Spirit bears are black bears with a recessive genetic mutation that turns their regular charcoal-colored fur a ghostly white. Fewer than 200 of these unusual bears are estimated to live on British Columbia’s north and central coasts, where they have long held a special significance in coastal Indigenous cultures. According to one story from the Kitasoo/Xai’xais, the creator Raven made one out of every 10 bears white to remind people that the land had previously been covered by a glacier, and to appreciate the bounty the landscape offers today.

That ratio—about one out of 10—has fascinated scientists. Studies have shown that, in certain parts of British Columbia, from 10 to 30 percent of bears have this distinctive coloration—a rate that is far more frequent than what would be expected if the bears’ white fur was the result of random chance alone. It implies that the white bears may have some sort of evolutionary advantage over the black bears. A new study has teased apart what that advantage could be.

Thomas Reimchen, an ecologist at the University of Victoria in British Columbia who has been studying predator-prey interactions for more than 50 years, hypothesized that salmon can see black bears more easily than white bears. While swimming upstream, he thought, the fish seemed better at avoiding the black bears. The white bears would have an easier time hunting, giving them a better chance at surviving and better odds of passing on their unique genes.

To actually prove this idea, though, Reimchen had to get creative—he had to consider what a hungry bear would look like to a fish.

Reimchen also had to consider something called Snell’s window, an optical phenomenon that distorts light passing through water.

But water in a stream is rarely smooth. When it’s choppy, the amount of the landscape that gets distorted through Snell’s window can open to nearly 180 degrees, cramming in the sightline from horizon to horizon. Choppy water also fragments the image the salmon would see.

To test the idea that the distortion would make spirit bears harder to see than black bears, Reimchen constructed a bear look-alike out of a plastic barrel. Covering the “bear” with white or black fur, and sometimes adding fur-covered PVC legs, he put each version in a stream for 12 minutes to see if the salmon avoided it.

Overall, the experiment confirmed Reimchen’s hypothesis: salmon avoided the models with black bodies twice as often as the models with white bodies.

“A white bear against a sky will be a bunch of white fragments against a white sky—so that’s still going to be camouflaged,” explains Reimchen. “But a black bear against a white sky is going to look like little black spots.”

Reimchen says that, over millennia, salmon would have evolved an aversion to these black spots. He adds that a similar reasoning could also explain why fish-eating birds, such as gulls and terns, have evolved white underbellies.

Interestingly, the salmon also avoided the bear model with a black body and no legs two to three times more often than the model with no body and black feet.

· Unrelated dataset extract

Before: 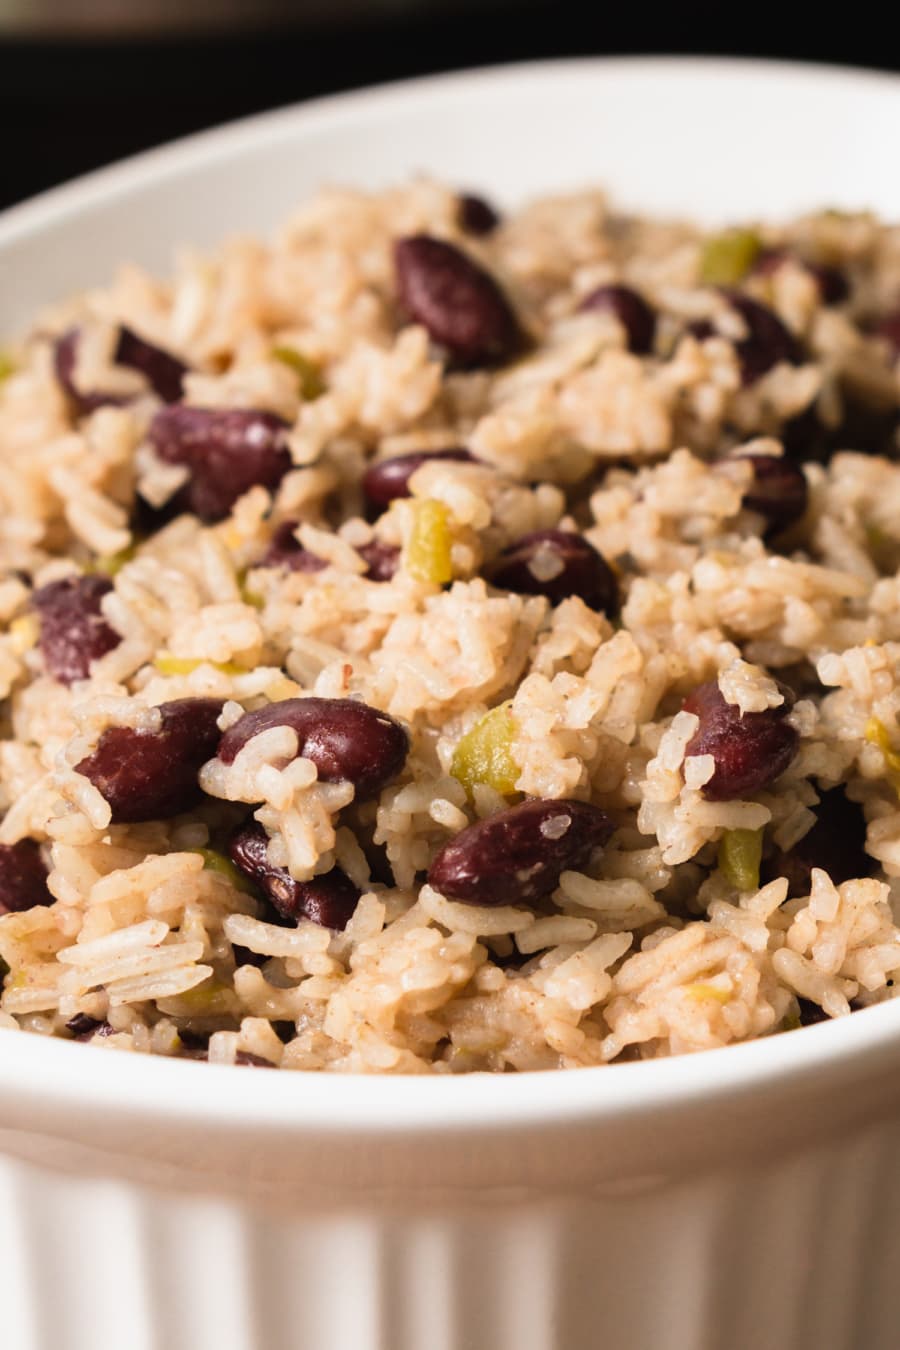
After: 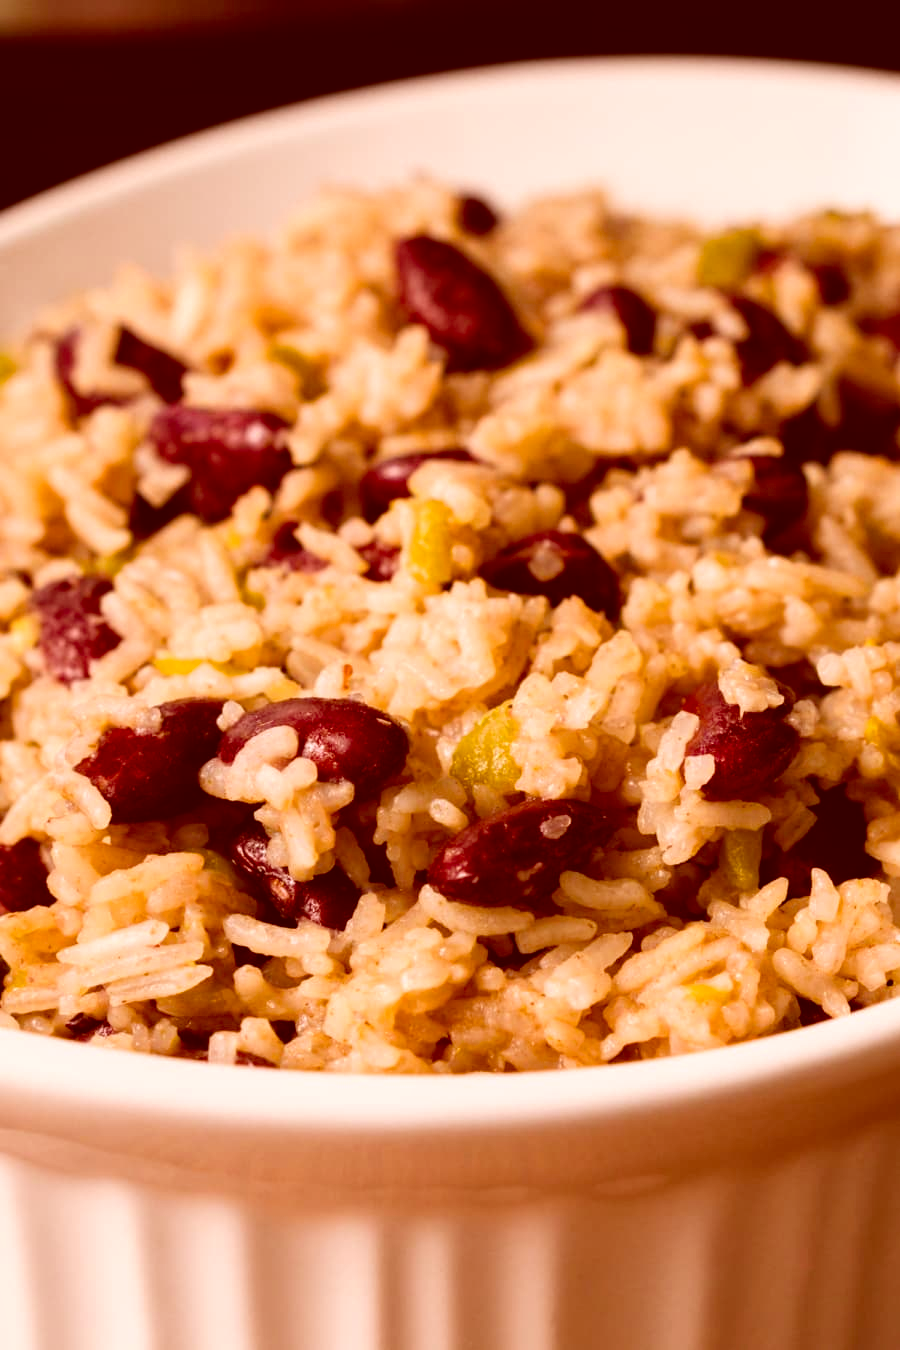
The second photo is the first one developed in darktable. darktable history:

This seems to suggest that salmon rely more on the view through Snell’s window to evade predators than what they can see through the water.

Figuring out whether salmon are more likely to avoid white or black bears involved a lot of sitting and counting. Photo courtesy of Thomas Reimchen

Chris Darimont, a conservation biologist from the University of Victoria and the Raincoast Conservation Foundation who was not involved in the study, lauded Reimchen’s creativity in the experimental design. “While most other researchers would rush in to study it from the perspective of the sexy spirit bear, myself included, Tom thinks about that interaction more comprehensively,” he says. “Any piece of evidence that further increases our understanding of how important salmon are to bears is of keen interest.”

For future studies, Reimchen hopes other scientists will take the view from Snell’s window into closer consideration when studying the interactions between animals on land and in the water.